Web Load Testing Discussion

Recently I spent some time trying to determine how much load a Xojo Web app could sustain and figured I’d share my journey here with everyone. Let’s start with the setup…

DigitalOcean (DO) Droplet
Debian 12 x86
Premium AMD w/ NVMe SSD
1 GB / 1 AMD CPU
25 GB NVMe SSDs
Not the very bottom of the barrel ($4 as of this writing), but moved up to the Premium tier for better specs and throughput ($7)
Web apps loaded via Lifeboat with an nginx backend and no load balancing

Testing Location
I’m just doing this from home
MacBook Pro M1 Pro
Fiber 1GB although Wi-Fi to my Mac (802.11ac w/ Tx rate of 780 Mbps)
I’m about 100 geographic miles to the DO data center
Be aware that this is not normally how you would do in depth load testing where you’ll have multiple (hundreds/thousands) of clients geographically dispersed to add load to your web app.

Testing Product Selection
There’s lots of tools out there from jMeter to Locust, but ultimately I wanted something I didn’t need to invest a lot of time in although I knew this would limit my results. I started with hey before I found its successor, oha. The big plus here is that there’s a precompiled binary and you don’t have to go off using make or creating a bunch of dependencies for Java, Python, etc. Note for anyone who’s not a terminal person, both hey and oha will download a binary that won’t run on the Mac until you “chmod +x ./oha” to set the executable bit.

Testing Methodology
I ended using the example Eddie’s Electronics web app that comes with Xojo. Note that you’ll find it within Samples Apps/Eddie’s Electronics.

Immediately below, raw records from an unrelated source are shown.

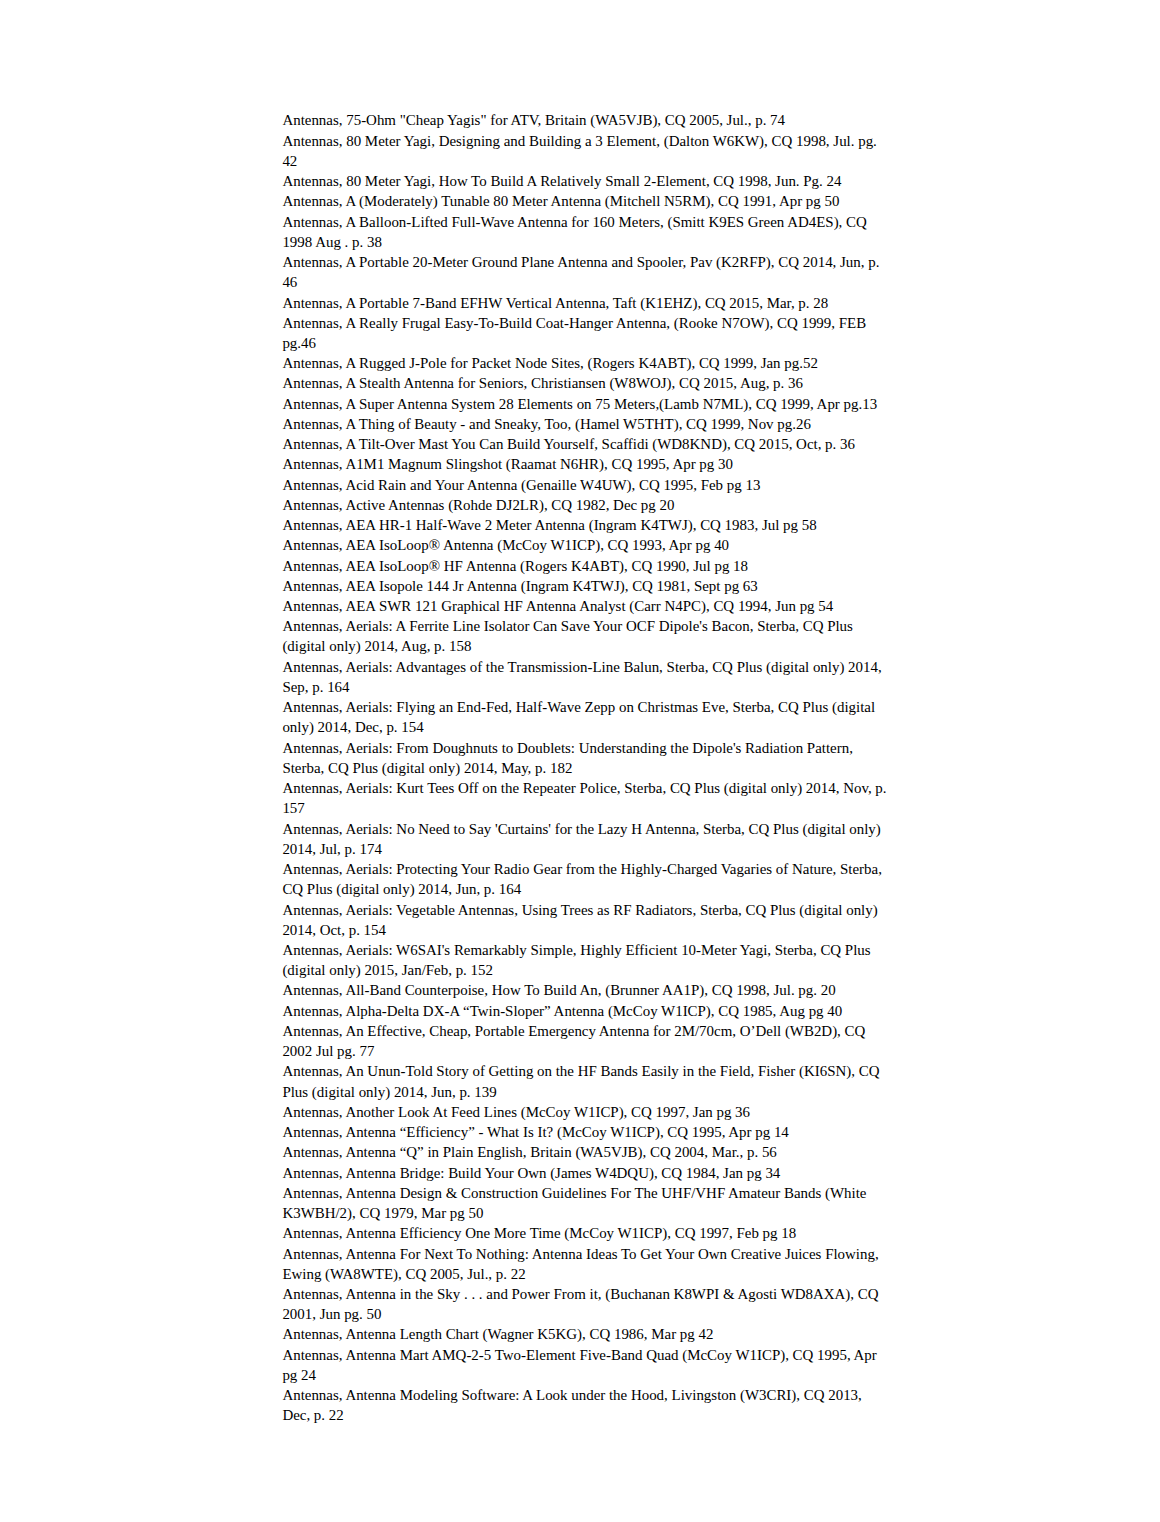Antennas, 75-Ohm "Cheap Yagis" for ATV, Britain (WA5VJB), CQ 2005, Jul., p. 74
Antennas, 80 Meter Yagi, Designing and Building a 3 Element, (Dalton W6KW), CQ 1998, Jul. pg. 42
Antennas, 80 Meter Yagi, How To Build A Relatively Small 2-Element, CQ 1998, Jun. Pg. 24
Antennas, A (Moderately) Tunable 80 Meter Antenna (Mitchell N5RM), CQ 1991, Apr pg 50
Antennas, A Balloon-Lifted Full-Wave Antenna for 160 Meters, (Smitt K9ES Green AD4ES), CQ 1998 Aug . p. 38
Antennas, A Portable 20-Meter Ground Plane Antenna and Spooler, Pav (K2RFP), CQ 2014, Jun, p. 46
Antennas, A Portable 7-Band EFHW Vertical Antenna, Taft (K1EHZ), CQ 2015, Mar, p. 28
Antennas, A Really Frugal Easy-To-Build Coat-Hanger Antenna, (Rooke N7OW), CQ 1999, FEB pg.46
Antennas, A Rugged J-Pole for Packet Node Sites, (Rogers K4ABT), CQ 1999, Jan pg.52
Antennas, A Stealth Antenna for Seniors, Christiansen (W8WOJ), CQ 2015, Aug, p. 36
Antennas, A Super Antenna System 28 Elements on 75 Meters,(Lamb N7ML), CQ 1999, Apr pg.13
Antennas, A Thing of Beauty - and Sneaky, Too, (Hamel W5THT), CQ 1999, Nov pg.26
Antennas, A Tilt-Over Mast You Can Build Yourself, Scaffidi (WD8KND), CQ 2015, Oct, p. 36
Antennas, A1M1 Magnum Slingshot (Raamat N6HR), CQ 1995, Apr pg 30
Antennas, Acid Rain and Your Antenna (Genaille W4UW), CQ 1995, Feb pg 13
Antennas, Active Antennas (Rohde DJ2LR), CQ 1982, Dec pg 20
Antennas, AEA HR-1 Half-Wave 2 Meter Antenna (Ingram K4TWJ), CQ 1983, Jul pg 58
Antennas, AEA IsoLoop® Antenna (McCoy W1ICP), CQ 1993, Apr pg 40
Antennas, AEA IsoLoop® HF Antenna (Rogers K4ABT), CQ 1990, Jul pg 18
Antennas, AEA Isopole 144 Jr Antenna (Ingram K4TWJ), CQ 1981, Sept pg 63
Antennas, AEA SWR 121 Graphical HF Antenna Analyst (Carr N4PC), CQ 1994, Jun pg 54
Antennas, Aerials: A Ferrite Line Isolator Can Save Your OCF Dipole's Bacon, Sterba, CQ Plus (digital only) 2014, Aug, p. 158
Antennas, Aerials: Advantages of the Transmission-Line Balun, Sterba, CQ Plus (digital only) 2014, Sep, p. 164
Antennas, Aerials: Flying an End-Fed, Half-Wave Zepp on Christmas Eve, Sterba, CQ Plus (digital only) 2014, Dec, p. 154
Antennas, Aerials: From Doughnuts to Doublets: Understanding the Dipole's Radiation Pattern, Sterba, CQ Plus (digital only) 2014, May, p. 182
Antennas, Aerials: Kurt Tees Off on the Repeater Police, Sterba, CQ Plus (digital only) 2014, Nov, p. 157
Antennas, Aerials: No Need to Say 'Curtains' for the Lazy H Antenna, Sterba, CQ Plus (digital only) 2014, Jul, p. 174
Antennas, Aerials: Protecting Your Radio Gear from the Highly-Charged Vagaries of Nature, Sterba, CQ Plus (digital only) 2014, Jun, p. 164
Antennas, Aerials: Vegetable Antennas, Using Trees as RF Radiators, Sterba, CQ Plus (digital only) 2014, Oct, p. 154
Antennas, Aerials: W6SAI's Remarkably Simple, Highly Efficient 10-Meter Yagi, Sterba, CQ Plus (digital only) 2015, Jan/Feb, p. 152
Antennas, All-Band Counterpoise, How To Build An, (Brunner AA1P), CQ 1998, Jul. pg. 20
Antennas, Alpha-Delta DX-A “Twin-Sloper” Antenna (McCoy W1ICP), CQ 1985, Aug pg 40
Antennas, An Effective, Cheap, Portable Emergency Antenna for 2M/70cm, O’Dell (WB2D), CQ 2002 Jul pg. 77
Antennas, An Unun-Told Story of Getting on the HF Bands Easily in the Field, Fisher (KI6SN), CQ Plus (digital only) 2014, Jun, p. 139
Antennas, Another Look At Feed Lines (McCoy W1ICP), CQ 1997, Jan pg 36
Antennas, Antenna “Efficiency” - What Is It? (McCoy W1ICP), CQ 1995, Apr pg 14
Antennas, Antenna “Q” in Plain English, Britain (WA5VJB), CQ 2004, Mar., p. 56
Antennas, Antenna Bridge: Build Your Own (James W4DQU), CQ 1984, Jan pg 34
Antennas, Antenna Design & Construction Guidelines For The UHF/VHF Amateur Bands (White K3WBH/2), CQ 1979, Mar pg 50
Antennas, Antenna Efficiency One More Time (McCoy W1ICP), CQ 1997, Feb pg 18
Antennas, Antenna For Next To Nothing: Antenna Ideas To Get Your Own Creative Juices Flowing, Ewing (WA8WTE), CQ 2005, Jul., p. 22
Antennas, Antenna in the Sky . . . and Power From it, (Buchanan K8WPI & Agosti WD8AXA), CQ 2001, Jun pg. 50
Antennas, Antenna Length Chart (Wagner K5KG), CQ 1986, Mar pg 42
Antennas, Antenna Mart AMQ-2-5 Two-Element Five-Band Quad (McCoy W1ICP), CQ 1995, Apr pg 24
Antennas, Antenna Modeling Software: A Look under the Hood, Livingston (W3CRI), CQ 2013, Dec, p. 22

I’m not sure how much caching if any DO or nginx is running out of the gate, so I wanted to do the test “warm” as this is the most likely real world scenario. So this means I did one test run that was discarded and took the result from a second one.

Of course I was curious, so I ran this test across Xojo 2019r3.2 (Web 1.0), 2023r4 and 2024r1.62274. Be aware that only the latter two Web 2.0 products are directly comparable but it’s still nevertheless interesting to see the contrast with Web 1.0.

Per the oha recommendations, I ran the following command to test things out…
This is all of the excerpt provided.